Oh wow that's so cool! Good luck! They are wild in Florida?

I can't see the mantis in the second picture it sure has good camouflage!


----------



## Immanus (Dec 9, 2021)

Mystymantis said:


> Oh wow that's so cool! Good luck! They are wild in Florida?
> 
> I can't see the mantis in the second picture it sure has good camouflage!

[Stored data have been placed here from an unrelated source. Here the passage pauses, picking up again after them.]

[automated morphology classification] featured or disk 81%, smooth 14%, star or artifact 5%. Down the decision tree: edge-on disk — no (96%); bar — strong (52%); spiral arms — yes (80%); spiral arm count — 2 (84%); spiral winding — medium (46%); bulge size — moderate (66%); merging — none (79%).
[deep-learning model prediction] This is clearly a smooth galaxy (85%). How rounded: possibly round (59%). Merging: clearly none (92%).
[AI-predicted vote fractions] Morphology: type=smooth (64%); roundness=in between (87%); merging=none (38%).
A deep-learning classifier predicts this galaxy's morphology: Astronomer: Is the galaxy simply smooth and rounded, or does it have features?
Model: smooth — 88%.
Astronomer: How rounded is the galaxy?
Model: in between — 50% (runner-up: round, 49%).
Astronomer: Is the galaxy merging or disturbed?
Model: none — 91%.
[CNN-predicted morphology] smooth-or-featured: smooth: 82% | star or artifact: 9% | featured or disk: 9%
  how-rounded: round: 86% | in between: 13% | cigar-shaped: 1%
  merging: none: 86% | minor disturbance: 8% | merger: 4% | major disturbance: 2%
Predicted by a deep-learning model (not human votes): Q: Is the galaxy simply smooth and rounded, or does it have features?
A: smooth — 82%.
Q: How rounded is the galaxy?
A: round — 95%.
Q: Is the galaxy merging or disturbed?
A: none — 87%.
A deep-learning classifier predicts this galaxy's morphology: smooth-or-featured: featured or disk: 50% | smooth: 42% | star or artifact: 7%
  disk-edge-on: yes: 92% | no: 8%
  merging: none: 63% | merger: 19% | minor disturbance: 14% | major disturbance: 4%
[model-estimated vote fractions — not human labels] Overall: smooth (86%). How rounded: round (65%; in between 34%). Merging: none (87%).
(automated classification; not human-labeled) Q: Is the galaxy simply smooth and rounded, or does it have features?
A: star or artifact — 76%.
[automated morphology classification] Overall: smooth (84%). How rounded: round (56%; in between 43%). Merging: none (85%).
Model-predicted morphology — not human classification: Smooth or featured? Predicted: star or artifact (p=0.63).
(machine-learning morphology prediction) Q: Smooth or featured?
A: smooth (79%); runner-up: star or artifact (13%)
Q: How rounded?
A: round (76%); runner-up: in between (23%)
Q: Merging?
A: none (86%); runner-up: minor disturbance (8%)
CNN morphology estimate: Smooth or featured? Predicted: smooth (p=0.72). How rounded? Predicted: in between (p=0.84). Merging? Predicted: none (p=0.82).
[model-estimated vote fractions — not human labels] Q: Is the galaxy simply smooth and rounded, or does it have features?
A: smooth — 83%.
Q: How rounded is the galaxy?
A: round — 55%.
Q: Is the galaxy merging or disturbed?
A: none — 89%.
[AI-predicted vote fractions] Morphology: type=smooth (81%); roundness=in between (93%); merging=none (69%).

Yes they are very well camouflaged. And yeah they are in FL, but they are very cryptic and very rarely spotted


----------



## Mystymantis (Dec 9, 2021)

Immanus said:


> Yes they are very well camouflaged. And yeah they are in FL, but they are very cryptic and very rarely spotted


That's so cool! I bet they are nearly impossible to find!


----------



## Curiosity (Dec 11, 2021)

I can't see it either, but the one in the first picture looks crazy cool


----------



## Immanus (Dec 14, 2021)

Curiosity said:


> I can't see it either, but the one in the first picture looks crazy cool


it's right in the center! Hard to spot tho for sure!


----------



## Immanus (Apr 23, 2022)

Adult female. This species is amazing looking!


----------



## Mantis Lady (Apr 24, 2022)

She is good camouflaged on that branch


----------